Casting my mind back to Operating System lectures on my old CS course, the topic was multiprocess scheduling and concurrent I/O. Here's what the lecturer gave as an example of what would happen:

Two processes, X and Y have some work to do. There's one processor/bus/whatever and the scheduler distributes timeslices between X and Y, naively, as follows:

  • X gets timeslice 1
  • Y gets timeslice 2
  • X gets timeslice 3
  • ...

This was described as being "fair", however it seems to me grossly unfair. Consider two cases under this scheme

  • If X and Y are both going to take 10 seconds each, now both will take 20 seconds.

  • If X requires 10 seconds and Y requires 100 seconds, then X will take 20 seconds and Y will take 110 seconds.

If the scheduler was simply "do all of X then all of Y" then in the first case X would take 10 seconds and Y would take 20 seconds; in the second case X would take 10 and y would take 110.

How a system which makes nobody better-off and somebody worse-off be a good idea? The only argument in the "fair" system's favour is that if we did all of Y before any of X then a small job X would be delayed by a large job Y and we need to keep both jobs "responsive".

For the second case, part of me sees the natural "best" way as being to say "X is 10 times smaller, therefore absent any explicit preference, it should get 10 times as many timeslices as Y". (It's a bit like giving pedestrians right of way before cars on the grounds that they put less strain on the roads, but I digress.) Under this scheme, X finishes in 11 seconds and Y finishes in 110 seconds. Real world consequence: my mp3 loads and plays without appreciable extra delay even though a massive file copy is happening in the background.

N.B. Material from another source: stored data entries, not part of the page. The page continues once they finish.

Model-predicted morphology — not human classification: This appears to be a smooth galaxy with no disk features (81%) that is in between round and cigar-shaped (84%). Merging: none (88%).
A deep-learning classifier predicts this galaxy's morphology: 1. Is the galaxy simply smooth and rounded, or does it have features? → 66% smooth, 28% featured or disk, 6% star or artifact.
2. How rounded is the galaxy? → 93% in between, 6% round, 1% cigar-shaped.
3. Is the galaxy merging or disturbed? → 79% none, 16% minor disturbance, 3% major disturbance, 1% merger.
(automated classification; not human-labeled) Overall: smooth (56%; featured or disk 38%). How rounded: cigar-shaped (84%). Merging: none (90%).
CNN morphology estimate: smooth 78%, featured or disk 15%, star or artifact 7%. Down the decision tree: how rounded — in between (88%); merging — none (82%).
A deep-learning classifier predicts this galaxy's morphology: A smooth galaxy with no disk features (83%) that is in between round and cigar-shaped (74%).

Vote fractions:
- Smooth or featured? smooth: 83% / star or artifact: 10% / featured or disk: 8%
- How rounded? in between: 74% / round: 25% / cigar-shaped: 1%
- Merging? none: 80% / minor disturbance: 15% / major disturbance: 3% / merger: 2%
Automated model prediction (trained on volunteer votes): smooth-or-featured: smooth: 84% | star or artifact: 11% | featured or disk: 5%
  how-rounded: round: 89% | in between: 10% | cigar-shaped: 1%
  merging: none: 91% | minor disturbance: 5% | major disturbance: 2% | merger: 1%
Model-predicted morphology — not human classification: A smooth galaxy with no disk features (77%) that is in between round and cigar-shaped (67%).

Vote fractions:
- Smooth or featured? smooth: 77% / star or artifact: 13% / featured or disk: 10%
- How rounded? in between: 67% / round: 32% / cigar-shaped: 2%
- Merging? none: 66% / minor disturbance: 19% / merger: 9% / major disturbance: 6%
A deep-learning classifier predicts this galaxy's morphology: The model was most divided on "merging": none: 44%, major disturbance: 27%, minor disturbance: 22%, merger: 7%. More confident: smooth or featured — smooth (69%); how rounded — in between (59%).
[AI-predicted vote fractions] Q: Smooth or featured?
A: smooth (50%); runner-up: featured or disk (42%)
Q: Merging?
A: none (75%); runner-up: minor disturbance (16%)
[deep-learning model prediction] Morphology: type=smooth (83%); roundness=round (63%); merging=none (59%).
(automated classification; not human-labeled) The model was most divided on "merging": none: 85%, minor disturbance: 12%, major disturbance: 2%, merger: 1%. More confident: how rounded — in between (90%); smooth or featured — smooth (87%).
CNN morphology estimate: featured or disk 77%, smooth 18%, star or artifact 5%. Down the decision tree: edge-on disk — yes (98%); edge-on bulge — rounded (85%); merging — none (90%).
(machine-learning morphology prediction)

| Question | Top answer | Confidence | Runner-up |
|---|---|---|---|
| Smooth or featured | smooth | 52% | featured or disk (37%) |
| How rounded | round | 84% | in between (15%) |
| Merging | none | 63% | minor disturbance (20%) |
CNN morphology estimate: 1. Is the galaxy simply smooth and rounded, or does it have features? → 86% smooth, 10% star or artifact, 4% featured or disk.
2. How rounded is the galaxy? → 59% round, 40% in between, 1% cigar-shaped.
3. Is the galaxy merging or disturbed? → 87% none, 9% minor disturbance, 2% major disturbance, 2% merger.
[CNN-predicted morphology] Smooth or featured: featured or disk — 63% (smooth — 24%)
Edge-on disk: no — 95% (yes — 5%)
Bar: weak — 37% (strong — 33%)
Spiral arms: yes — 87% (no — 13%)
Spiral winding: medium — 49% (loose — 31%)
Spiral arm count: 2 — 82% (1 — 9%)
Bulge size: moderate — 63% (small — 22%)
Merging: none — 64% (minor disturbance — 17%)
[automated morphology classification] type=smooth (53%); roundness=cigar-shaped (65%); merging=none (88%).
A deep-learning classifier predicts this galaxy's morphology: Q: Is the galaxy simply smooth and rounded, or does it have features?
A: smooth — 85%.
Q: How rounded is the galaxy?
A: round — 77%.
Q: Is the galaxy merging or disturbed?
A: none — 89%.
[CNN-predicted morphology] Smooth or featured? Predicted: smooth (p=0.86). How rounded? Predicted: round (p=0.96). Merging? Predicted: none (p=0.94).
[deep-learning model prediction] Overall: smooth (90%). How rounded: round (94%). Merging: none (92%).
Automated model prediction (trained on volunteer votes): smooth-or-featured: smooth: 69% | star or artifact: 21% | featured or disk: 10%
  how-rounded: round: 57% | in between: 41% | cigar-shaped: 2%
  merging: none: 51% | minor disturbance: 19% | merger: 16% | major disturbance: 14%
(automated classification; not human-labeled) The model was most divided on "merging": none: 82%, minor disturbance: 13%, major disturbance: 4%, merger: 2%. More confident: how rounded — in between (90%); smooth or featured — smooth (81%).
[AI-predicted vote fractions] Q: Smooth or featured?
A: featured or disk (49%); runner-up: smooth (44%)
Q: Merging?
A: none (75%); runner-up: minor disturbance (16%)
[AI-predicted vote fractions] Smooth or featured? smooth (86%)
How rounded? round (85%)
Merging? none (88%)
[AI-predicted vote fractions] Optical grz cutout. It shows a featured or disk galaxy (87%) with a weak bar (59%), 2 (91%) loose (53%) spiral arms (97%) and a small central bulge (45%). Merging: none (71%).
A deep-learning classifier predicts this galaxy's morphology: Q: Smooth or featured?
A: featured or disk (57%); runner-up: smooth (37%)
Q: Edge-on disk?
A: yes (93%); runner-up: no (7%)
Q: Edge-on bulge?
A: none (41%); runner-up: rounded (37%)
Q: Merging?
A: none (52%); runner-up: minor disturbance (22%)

Obviously there is a whole universe of strategies available and I don't want to argue the suitability of any particular one, my point is this: all such strategies require knowledge of the size of the job.

So, are there OS APIs (Linux, or even Windows) which allow one to specify hints of the amount of work an operation will take?

(NB you could claim disk I/O incorporates this implicitly but while(not_done){read_chunk();} would render it meaningless -- the kind of API I'm thinking of would specify megabytes at file open time, clock cycles at thread creation time, or something along these lines.)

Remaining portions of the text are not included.